- Cosa farai
A - Nel testo sul responso di rav Colon, elenca le disposizioni che il rav, nelle parole riportate tra virgolette, rivolge alla comunità di Padova e al suo segàn.
B - Prosegui il testo sul responso di rav Colon a partire dall'ultima frase.

- Testo del documento
________________________________________

La decisione halakhica di rav Colon
Rav Colon concluse il suo responso scrivendo che coloro che hanno ostracizzato l’anziano signor Aharon hanno agito male e hanno commesso una grave trasgressione, anche se è possibile che l’abbiano fatto involontariamente [per mancanza di cognizioni]. Tuttavia, ora dopo aver visto quello che hanno scritto i rabbanìm della loro provincia se persevereranno nel loro comportamento dovranno rendersi conto della punizione che si riceve quando si imbarazza una persona in pubblico senza motivo.
E aggiunse: “Alla comunità di Padova ho chiesto di aggregare questo signor Aharon ad ogni funzione di qedushà; e se non fosse che ho rispetto per loro perché sono una kehillà importante, aggiungerei altre parole poco gloriose per loro per il fatto che non hanno dato ascolto ai loro rabbanìm che sono tutti d’accordo nell’assolvere il signor Aharon [...]. E al segàn della comunità di Padova, affermo che meriterebbe di essere messo in niddùy (la forma meno grave di isolamento dalla comunità) se non chiamerà questo rabbi Aharon Raschia a séfer a leggere la Torà quando sarà il suo turno [...]. E in particolare anche perché egli stesso [Aharon] ha affermato più volte che è pronto ad accettare ogni decisione dei nostri rabbanìm se trovassero che lui ha commesso una
qualunque peccato o mancanza. E con questo, io decreto con la forza del nachàsh (tutte le forme di isolamento dalla comunità) che il primo Shabbàt nel quale l’anziano rabbi Aharon verrà nel bet ha-kenésset degli ashkenaziti a Padova, venga chiamato a séfer durante la lettura della Torà come gli altri ebrei. E [il segàn] non rifiuti di ascoltare le parole dei nostri rabbanìm locali [...] e non inciampi più nella trasgressione di imbarazzare una persona in pubblico, riguardo alla quale i nostri maestri hanno insegnato [Bavà Metzià’, 59a) che [chi la trasgredisce] non ha parte nel mondo a venire; e se obbedirà sarà in pace e sarà benedetto per il bene”.
Cosa deve fare chi è oggetto di molestie
Nel caso descritto nel responso di R. Colon, il fatto che non ci fossero testimoni né prove circostanziali, come voci credibili e costanti che l’accusato si fosse comportato in modo immorale, fu la base della sua decisione halakhica nei confronti della comunità di Padova nella quale scrisse che dovevano cessare di escludere l’accusato dalle funzioni comunitarie.
Purtroppo vi sono casi nei quali la vittima pur non avendo testimoni, dice la verità. Cosa si può imparare dal responso di rav Colon in questi casi?

________________________________________

- Estratto dei dati
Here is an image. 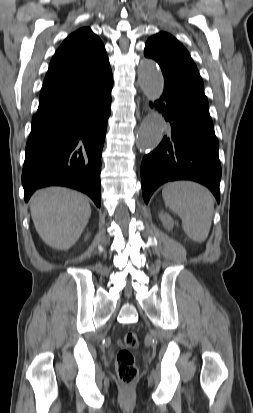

________________________________________

- Soluzioni
A -
- Alla comunità di Padova: aggregare il signor Aharon a ogni funzione di qedushà.
- Al segàn: chiamare rabbi Aharon Raschia a séfer a leggere la Torà quando sarà il suo turno, pena il niddùy.
- Con la forza del nachàsh: il primo Shabbàt in cui l'anziano rabbi Aharon verrà nel bet ha-kenésset degli ashkenaziti a Padova, deve essere chiamato a séfer come gli altri ebrei.
- Al segàn: non rifiutare di ascoltare le parole dei rabbanìm locali.
- Al segàn: non inciampare più nella trasgressione di imbarazzare una persona in pubblico.

B -
Come prima cosa è necessario cercare di prevenire possibili incidenti osservando in modo scrupoloso le halakhòt dello yichùd. La proibizione dello yichùd riguarda sia uomini che donne e previene situazioni e strascichi spiacevoli per gli uni e gli altri. Poi, nel caso che qualcuno si trovi in pericolo deve fuggire o chiamare soccorsi da persone vicine o telefonando alla polizia. E se, tragicamente, è successo qualcosa, non può diffondere la notizia ma deve rivolgersi al bet din della città che può verificare se il racconto è vero, e decidere se chiedere l’intervento della autorità giudiziarie locali.
Casi del genere richiedono estrema cautela. Rav Sa’adyà Gaon scrisse che la calunnia è una delle tre trasgressioni per le quali una persona non può fare teshuvà perché non può ritirare quello che ha detto. Non è raro che per errore vengano accusate delle persone innocenti o persone che non hanno commesso il crimine di cui vengono accusate che poi vengono condannate ad anni di reclusione. Ed anche se la persona accusata non viene condannata la reputazione è rimasta danneggiata.
Conclusione
Se nel passato la maggior parte delle persone che avevano subito molestie avevano timore di accusare chi le aveva molestate, ora la situazione è cambiata. Da una parte si tratta di un bene per la società in quanto la cosa serve da deterrente per i molestatori. D’altra parte questa situazione offre la possibilità a persone poco scrupolose di fare delle accuse per vendetta o per odio nei confronti di altri. Questo è diventato più facile con i mezzi di comunicazione attuali che hanno reso possibilediffondere velocemente notizie false e calunniare delle persone innocenti.
Nella Halakhà esiste il principio di “chezqàt kashrùt”, che significa che esiste sempre la presunzione che una persona sia incensurata e che l’onere della prova incombe su chi porta delle accuse. R. Feivel Cohen di Brooklyn, citò un episodio che avvenne in Europa tra le due guerre, quando uno shochét era stato accusato di improprietà. In quell’occasione era stato chiesto a rav Barùkh Beer Leibowitz, capo della yeshivà di Kamenitz di rimuovere lo shochét dalla sua posizione. Rav Barùkh Beer puntò la mano al muro e disse che la chezqàt kasherùt di un ebreo è forte come un muro e non si possono prendere decisioni a sfavore di una persona incensurata senza avere prove che abbia commesso delle trasgressioni.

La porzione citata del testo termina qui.